The Informedia Digital Video Library Project includes a multilingual component for retrieval of video documents in multiple languages and a topic-labeling component for English video documents. We now extend this capability to English topic labeling of foreign-language broadcast-news stories. News stories are coarsely machine-translated into English, then assigned to a topic category using a K-nearest-neighbor algorithm. In preliminary tests on Croatian television news, topic assignment based on the best available machine translation technology showed performance only 8% worse (on a standard F-measure of performance) than that based on manual document translation. Using a phrase-based MT module the performance degradation was 31%. 1 The Informedia Digital Video Library The Informedia Digital Library Project [1,2] allows full content indexing and retrieval of text, audio and video material, similar to what is available today for text only.
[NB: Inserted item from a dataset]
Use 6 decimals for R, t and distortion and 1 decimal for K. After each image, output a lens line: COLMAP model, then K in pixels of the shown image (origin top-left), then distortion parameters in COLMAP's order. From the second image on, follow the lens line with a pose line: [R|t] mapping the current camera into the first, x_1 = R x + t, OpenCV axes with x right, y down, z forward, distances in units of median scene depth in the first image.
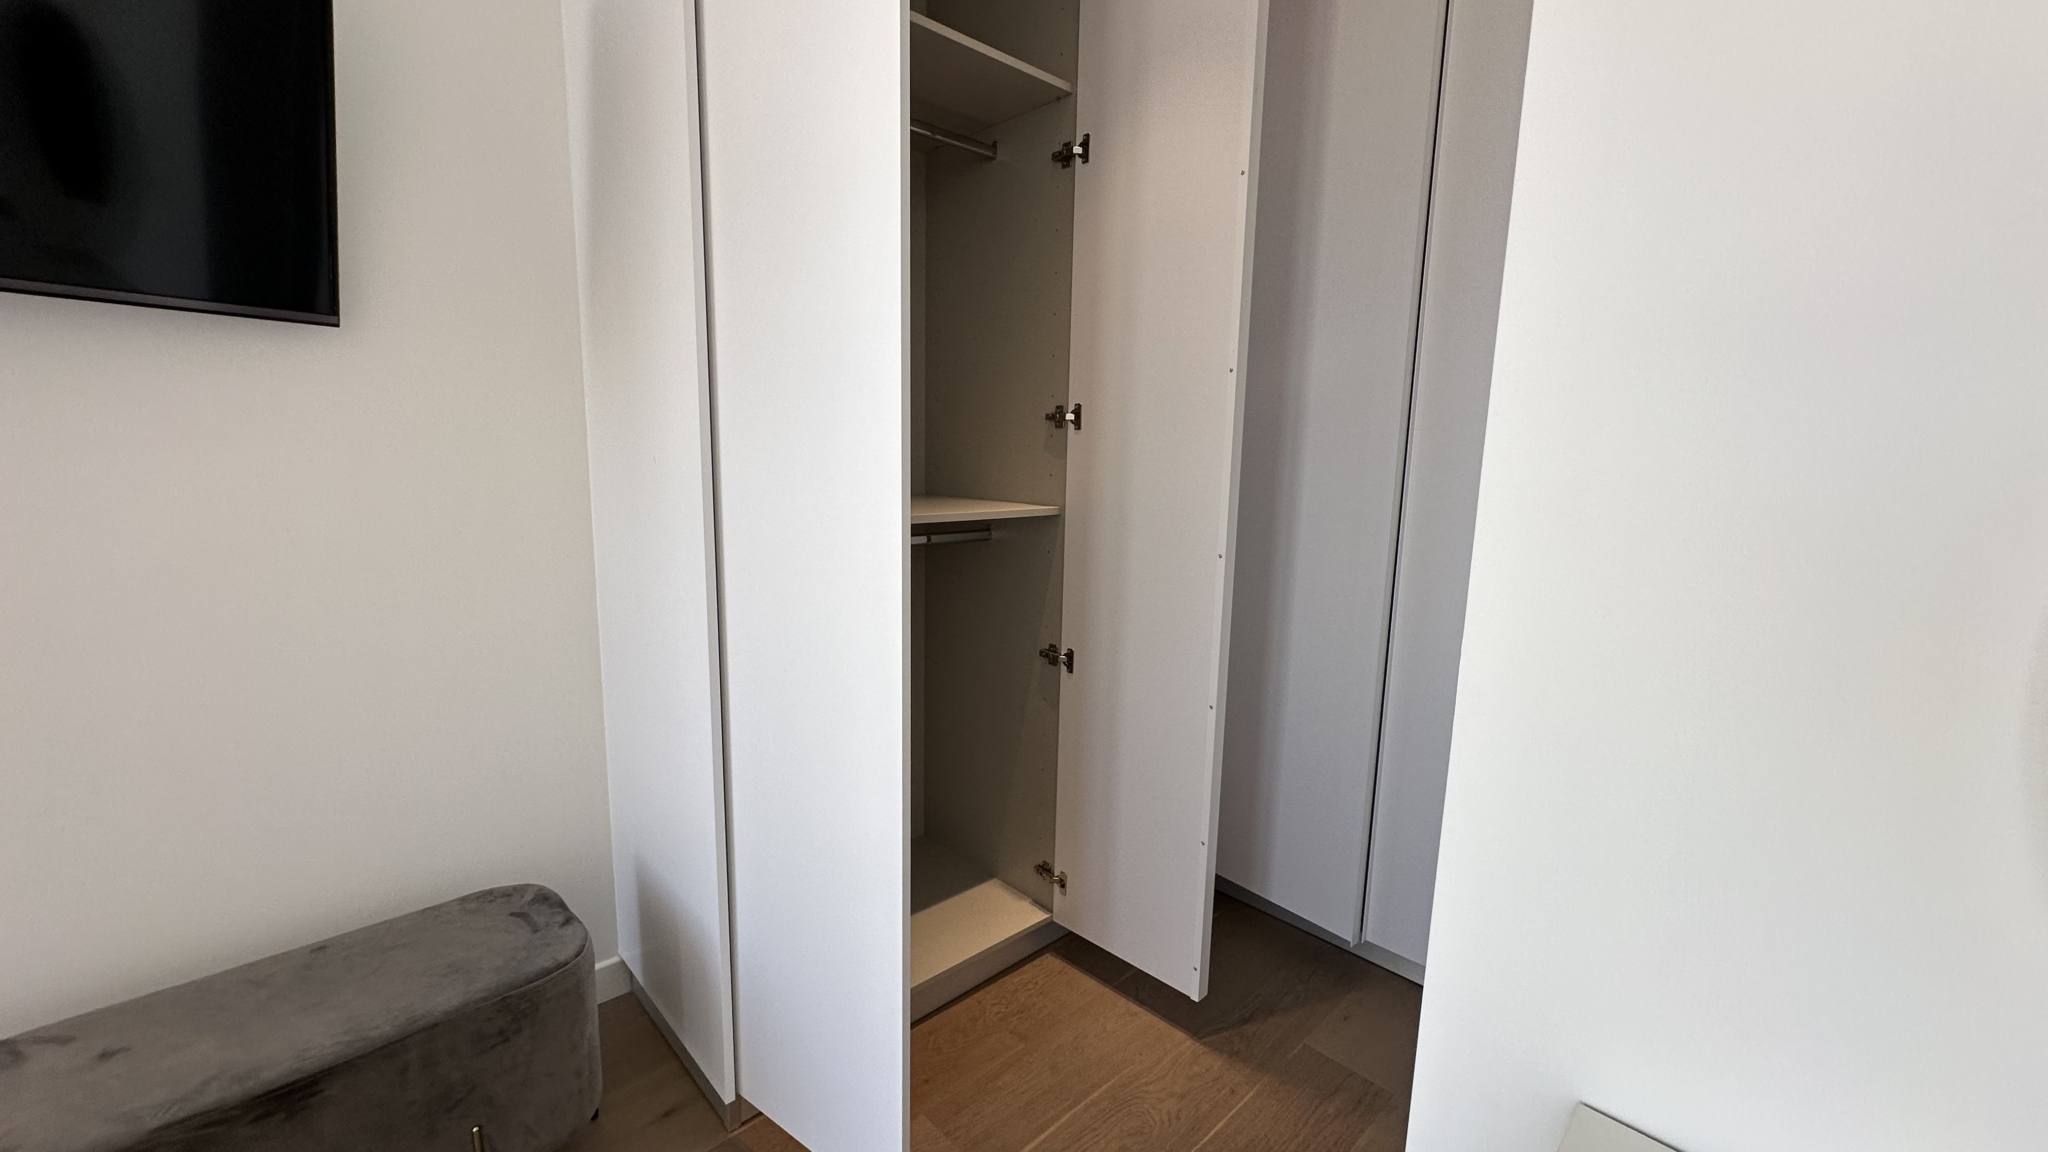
lens RADIAL K [[814.9, 0, 1025.4], [0, 814.9, 575.7], [0, 0, 1]] dist [-0.003007, 0.000550]
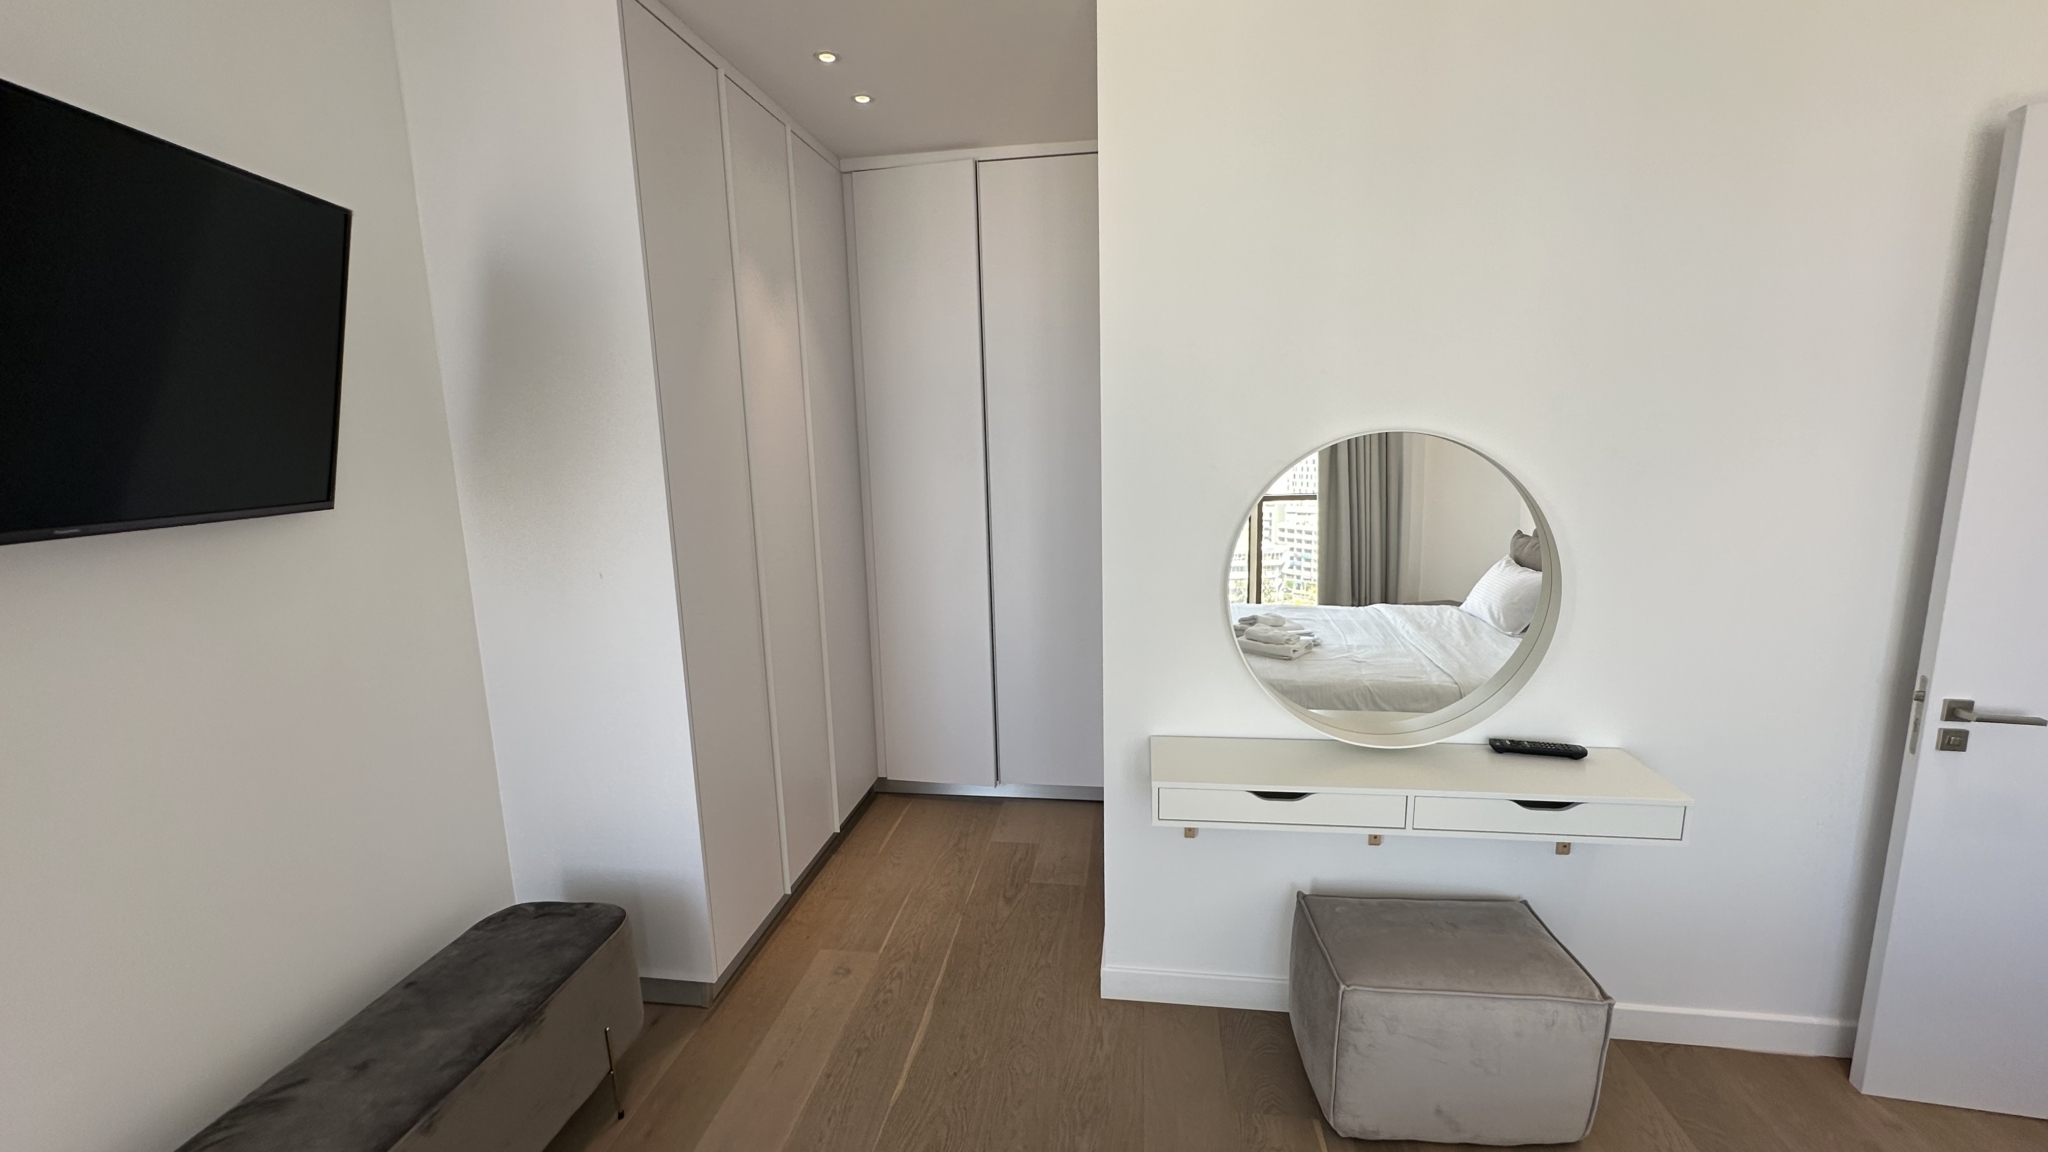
lens RADIAL K [[814.9, 0, 1025.4], [0, 814.9, 575.7], [0, 0, 1]] dist [-0.003007, 0.000550]
pose [[0.788046, -0.144943, 0.598310, -0.770215], [0.135537, 0.988890, 0.061045, -0.134518], [-0.600510, 0.032987, 0.798936, -0.654802]]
To enable this access to video, speech recognition is used to provide a text transcript for the audio track, image processing determines scene boundaries, recognizes faces and allows for image similarity comparisons. Everything is indexed into a searchable digital video library [4,6], where users can submit queries and retrieve relevant news stories as results. News-on-Demand is a particular collection in the Informedia Digital Library that has served as a test-bed for automatic library creation techniques. As of July 1998, the Informedia project had about 1.3 terabytes of news video indexed and accessible online, with 1200 news broadcasts containing 24000 news stories. The Informedia digital video library system has two distinct subsystems: the Library Creation System and the Library Exploration Client. The library creation system runs every night, automatically capturing, processing and adding current news shows to the library. It is during the library creation phase, that topics for news stories are automatically assigned to incoming stories. In [17], we described and evaluated tested a topic labeling component for the English language version of the Informedia Digital Video Library. During library exploration, the user can browse or search these stories and topics using the library exploration client. At 5 topics, the KNN-based system’s recall was 0.49; and relevance was 0.48, with an F-measure at equal recall and precision of about 0.48.